En 2011, le secteur hors hydrocarbures devrait continuer à enregistrer une bonne performance, équivalente à celle de cette année. Le secteur des hydrocarbures devrait également connaître une légère amélioration de son activité et contribuer à une croissance globale de 3,7%. Les perspectives à moyen terme restent favorables, même si l’activité hors hydrocarbures pouvait se ralentir quelque peu, avec la stabilisation des dépenses d’investissements publics et un secteur privé qui ne semble pas encore être entièrement en mesure de prendre le relais comme moteur de la croissance.

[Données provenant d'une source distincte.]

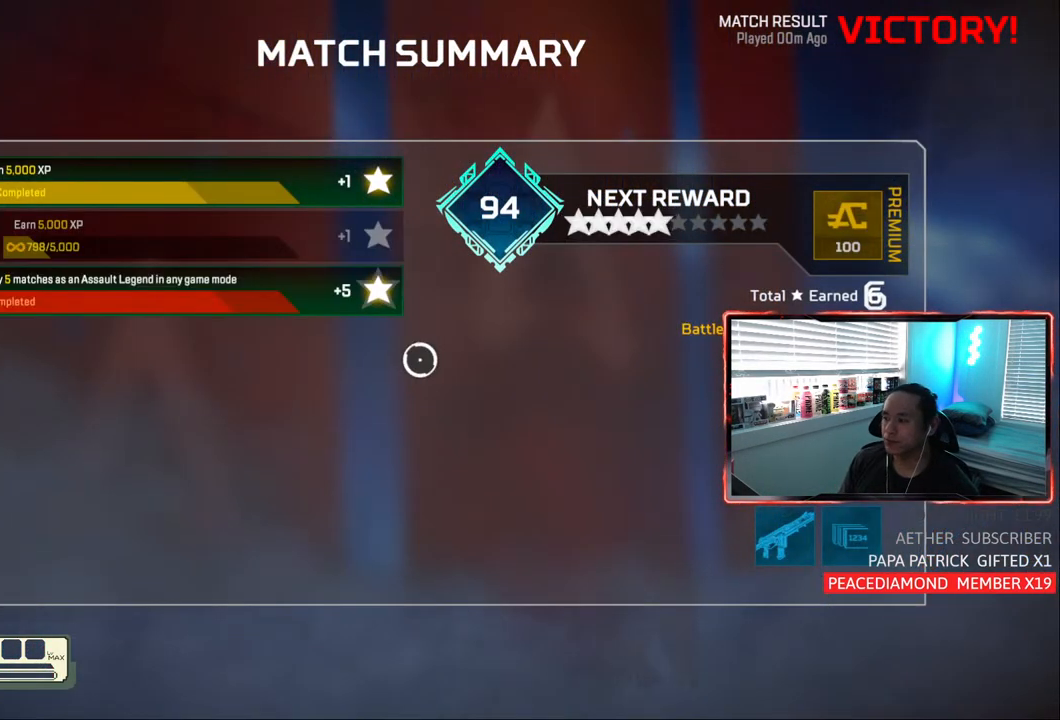
{"buttons": [], "left_stick": "center", "right_stick": "center", "events": [[167, "right_stick", "center"]]}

Les principaux défis pour l’économie algérienne
Malgré des progrès importants, le défi principal pour l’économie algérienne demeure de créer suffisamment d’emplois pour les nouvelles générations en s’appuyant sur une diversification de l’activité économique. Il sera également important de poursuivre le renforcement de la qualité des dépenses publiques, afin qu’elles contribuent à des progrès économiques et sociaux durables. Le FMI plaide pour l’approfondissement des réformes structurelles, visant en particulier à améliorer le climat des affaires. “Actuellement les banques algériennes sont liquides, mais l’intermédiation bancaire reste relativement faible comparée à d’autres pays”, note M. Joël Toujas-Bernaté. Du coup, il faut poursuivre la réforme financière. De telles actions, estime le FMI, favoriseront le développement de l’investissement privé et la diversification de l’économie et amélioreront sa compétitivité et son attractivité pour les investisseurs étrangers. Par ailleurs, le chef de la mission du FMI relève que la productivité par tête en Algérie est faible et ne s’est pas améliorée au cours des années 2000, contrairement aux autres zones qui ont enregistré des gains de productivité assez conséquents. “Il y a un retard qui s’accumule pour l’économie algérienne et qu’il faudra combler à l’avenir, si on veut qu’elle puisse se diversifier et trouver des nouvelles sources de croissance”, estime le chef de la mission du FMI.